Sunday, September 7, 2008

Pragmatic Thinking and Learning: a great book on learning and self-improving

Sometimes I think the software development is so nervous and stressful, with all the deadlines, loud co-workers and amount of information to process. So I ask myself: how all these guys out there handle this? Maybe it's just personal issues? What can we do to improve everyday work? How to acquire all the knowledge and stay sane?

This is why I really liked the new book from Pragmatic Programmer — "Pragmatic Thinking and Learning". Not only it gave me answers for those questions but uncovered such interesting topics as the human brain, the conscious and Dreyfus models of learning. Bravo, Andy Hunt!

It's still in Beta but looks pretty release-ready. My highest recommendation, especially for programmers, although it can be useful for anyone who wants to learn.

Thursday, September 4, 2008

Handling deployment issues with Git and Capistrano

Well, that happens sometimes: a big bad piece of the early development changes suddenly leaks to the production. But if you have Capistrano and Git everything comes up pretty manageable.

On CookEatShare we use the next deployment scheme:

  • the master branch of our git repository is the development mainline, it's accessible to all team members and used mostly to share intermediate work results; most of us do the development in the private branches, rebase those to the master branch, then merge into master and push/pull the changes;
  • the staging branch used, well, for the staging. The master branch is being merged to the staging when there is something to demonstrate.
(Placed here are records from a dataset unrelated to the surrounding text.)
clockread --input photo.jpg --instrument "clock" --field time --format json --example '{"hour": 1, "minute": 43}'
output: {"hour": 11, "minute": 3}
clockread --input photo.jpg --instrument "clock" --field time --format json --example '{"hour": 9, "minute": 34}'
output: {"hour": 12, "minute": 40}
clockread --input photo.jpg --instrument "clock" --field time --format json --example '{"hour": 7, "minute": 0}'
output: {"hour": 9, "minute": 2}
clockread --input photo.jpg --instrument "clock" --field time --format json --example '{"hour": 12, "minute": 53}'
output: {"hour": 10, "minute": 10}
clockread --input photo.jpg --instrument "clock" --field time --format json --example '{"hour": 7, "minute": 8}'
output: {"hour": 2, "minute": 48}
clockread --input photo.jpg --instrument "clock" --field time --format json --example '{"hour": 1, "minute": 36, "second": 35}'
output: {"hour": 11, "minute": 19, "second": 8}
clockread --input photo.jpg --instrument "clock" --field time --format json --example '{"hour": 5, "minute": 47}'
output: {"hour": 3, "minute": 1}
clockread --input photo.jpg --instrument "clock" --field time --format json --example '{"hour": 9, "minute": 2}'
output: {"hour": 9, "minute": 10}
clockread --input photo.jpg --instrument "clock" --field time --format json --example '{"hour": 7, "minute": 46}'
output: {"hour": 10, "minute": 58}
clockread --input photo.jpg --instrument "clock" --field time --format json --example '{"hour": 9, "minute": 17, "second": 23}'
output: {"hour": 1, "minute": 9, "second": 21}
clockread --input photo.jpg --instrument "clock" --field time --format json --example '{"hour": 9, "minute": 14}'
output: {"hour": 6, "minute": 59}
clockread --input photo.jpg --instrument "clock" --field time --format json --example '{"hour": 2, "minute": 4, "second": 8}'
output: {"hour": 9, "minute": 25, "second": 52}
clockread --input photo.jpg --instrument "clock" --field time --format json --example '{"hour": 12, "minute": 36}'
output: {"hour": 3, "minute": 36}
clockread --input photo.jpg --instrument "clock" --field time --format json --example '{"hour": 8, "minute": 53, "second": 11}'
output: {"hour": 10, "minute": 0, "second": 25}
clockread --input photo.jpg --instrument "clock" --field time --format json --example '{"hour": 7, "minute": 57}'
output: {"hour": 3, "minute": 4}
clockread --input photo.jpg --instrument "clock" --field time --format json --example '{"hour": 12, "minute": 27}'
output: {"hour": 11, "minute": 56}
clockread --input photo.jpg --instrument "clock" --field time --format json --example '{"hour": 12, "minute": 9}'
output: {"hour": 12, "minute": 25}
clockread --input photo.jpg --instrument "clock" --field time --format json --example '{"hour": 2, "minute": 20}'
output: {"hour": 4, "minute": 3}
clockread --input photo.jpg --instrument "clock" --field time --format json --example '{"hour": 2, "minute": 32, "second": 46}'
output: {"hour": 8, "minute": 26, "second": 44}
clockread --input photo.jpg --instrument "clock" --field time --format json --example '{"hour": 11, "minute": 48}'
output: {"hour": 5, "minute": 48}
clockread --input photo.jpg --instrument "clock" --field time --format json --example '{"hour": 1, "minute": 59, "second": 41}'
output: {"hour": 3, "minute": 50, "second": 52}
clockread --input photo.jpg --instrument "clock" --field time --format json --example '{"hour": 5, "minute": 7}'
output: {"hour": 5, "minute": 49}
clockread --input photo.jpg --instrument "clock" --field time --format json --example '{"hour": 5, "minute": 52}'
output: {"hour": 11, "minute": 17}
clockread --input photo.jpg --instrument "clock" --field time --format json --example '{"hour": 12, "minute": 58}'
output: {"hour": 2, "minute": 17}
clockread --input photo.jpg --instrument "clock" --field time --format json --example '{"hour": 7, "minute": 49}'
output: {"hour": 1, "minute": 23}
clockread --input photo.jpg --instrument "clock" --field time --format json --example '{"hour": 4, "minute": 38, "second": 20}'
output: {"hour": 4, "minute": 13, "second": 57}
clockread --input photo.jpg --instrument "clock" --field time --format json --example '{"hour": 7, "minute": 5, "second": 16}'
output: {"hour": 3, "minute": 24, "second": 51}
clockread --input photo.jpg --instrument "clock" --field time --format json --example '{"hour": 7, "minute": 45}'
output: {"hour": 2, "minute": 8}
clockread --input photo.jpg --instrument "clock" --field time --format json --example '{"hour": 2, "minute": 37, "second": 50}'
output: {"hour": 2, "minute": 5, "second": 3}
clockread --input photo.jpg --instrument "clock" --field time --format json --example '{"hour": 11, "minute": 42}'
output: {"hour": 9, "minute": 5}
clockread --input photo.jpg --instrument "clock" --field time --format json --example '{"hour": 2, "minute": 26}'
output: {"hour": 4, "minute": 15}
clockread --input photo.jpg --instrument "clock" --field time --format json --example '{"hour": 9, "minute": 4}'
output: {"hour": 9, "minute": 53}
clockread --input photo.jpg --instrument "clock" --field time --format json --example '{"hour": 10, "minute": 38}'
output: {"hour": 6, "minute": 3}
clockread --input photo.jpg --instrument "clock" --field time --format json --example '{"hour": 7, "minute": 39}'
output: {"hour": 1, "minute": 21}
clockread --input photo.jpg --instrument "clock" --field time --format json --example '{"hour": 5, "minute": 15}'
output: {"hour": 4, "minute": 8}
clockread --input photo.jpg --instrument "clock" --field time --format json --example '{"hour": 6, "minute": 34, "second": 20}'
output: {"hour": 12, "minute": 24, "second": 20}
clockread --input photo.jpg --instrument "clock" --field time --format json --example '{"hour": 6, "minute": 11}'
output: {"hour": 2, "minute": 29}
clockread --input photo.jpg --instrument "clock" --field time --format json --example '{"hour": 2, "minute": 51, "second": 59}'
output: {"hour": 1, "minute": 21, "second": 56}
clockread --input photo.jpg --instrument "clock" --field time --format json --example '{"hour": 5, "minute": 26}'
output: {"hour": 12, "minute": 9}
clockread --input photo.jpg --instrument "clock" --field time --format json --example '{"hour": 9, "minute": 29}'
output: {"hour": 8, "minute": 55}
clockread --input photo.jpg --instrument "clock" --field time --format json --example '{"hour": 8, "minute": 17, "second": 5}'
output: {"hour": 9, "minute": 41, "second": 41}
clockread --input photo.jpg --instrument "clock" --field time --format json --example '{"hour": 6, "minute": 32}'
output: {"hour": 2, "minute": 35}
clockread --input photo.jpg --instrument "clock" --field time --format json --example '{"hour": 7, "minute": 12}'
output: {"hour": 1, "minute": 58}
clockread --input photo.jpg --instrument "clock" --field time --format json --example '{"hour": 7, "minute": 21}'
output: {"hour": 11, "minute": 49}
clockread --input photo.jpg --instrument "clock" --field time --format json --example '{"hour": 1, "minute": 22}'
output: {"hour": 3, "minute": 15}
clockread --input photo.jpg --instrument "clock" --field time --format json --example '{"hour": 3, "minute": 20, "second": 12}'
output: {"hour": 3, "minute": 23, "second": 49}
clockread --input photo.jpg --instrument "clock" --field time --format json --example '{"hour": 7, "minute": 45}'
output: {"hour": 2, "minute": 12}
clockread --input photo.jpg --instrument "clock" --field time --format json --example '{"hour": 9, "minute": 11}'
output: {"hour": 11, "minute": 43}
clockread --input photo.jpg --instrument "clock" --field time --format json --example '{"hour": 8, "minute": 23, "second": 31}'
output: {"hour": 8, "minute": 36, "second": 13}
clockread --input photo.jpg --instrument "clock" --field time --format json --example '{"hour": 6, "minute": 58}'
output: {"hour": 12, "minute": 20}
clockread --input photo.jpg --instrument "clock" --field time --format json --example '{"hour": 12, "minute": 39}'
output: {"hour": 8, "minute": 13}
Usually it's a working code with possible bugs here and there;
  • the production branch is current cookeatshare.com state: staging is being merged there only if everything is fine and the current bugs were fixed. Capistrano deploys to the production from that branch.

We don't have a strict release management discipline. We're a startup and everyone is wearing multiple hats, so deployment can be done by anyone who has something to show. Sometimes it really screws up everything.

So, what to do if some very important patch came into the production and took some hairy guests with him. First, is, of course, cap deploy:rollback. After that we have our previous state restored but there are still 2 problems:

  • Our important patch is somewhere deep inside of the current mainline and it's still not applied to the production;
  • The production branch is no longer pristine, it has all the undesired commits.

So here's the thing:

cap deploy:rollback
git co production

Now take a look at git log and find the commit with patch (let's say it is P)

git diff P^1 P > our.patch # Keep patch at hand
git reset --hard PREV # PREV is pristine production state before unfortunate merging
git apply our.patch # We can do it in separate branch forked of current one if we need to rebase to other branches.

Actually this patch didn't apply at the first try, so I had to do some small changes, fortunately the patch was tiny, only 5 lines changed in 3 or 4 files.

git ci -a -m "Patch applied" # I use aliases for commit, checkout, status etc.
git push origin production --force # Note '--force' as it's not fast-forward push
cap deploy

Phew, thanks git for making all of this so easy (and there's maybe even easier way if not in the middle of the night with CEO on Skype).

Anyway, to correctly apply the patch to the production it should be forked from the production itself, merged back, and then rebased and propagated to other branches). But sometimes things are not that nice and maybe this will help you (if you use separate branches for the multistaging).

Finally, some sleep!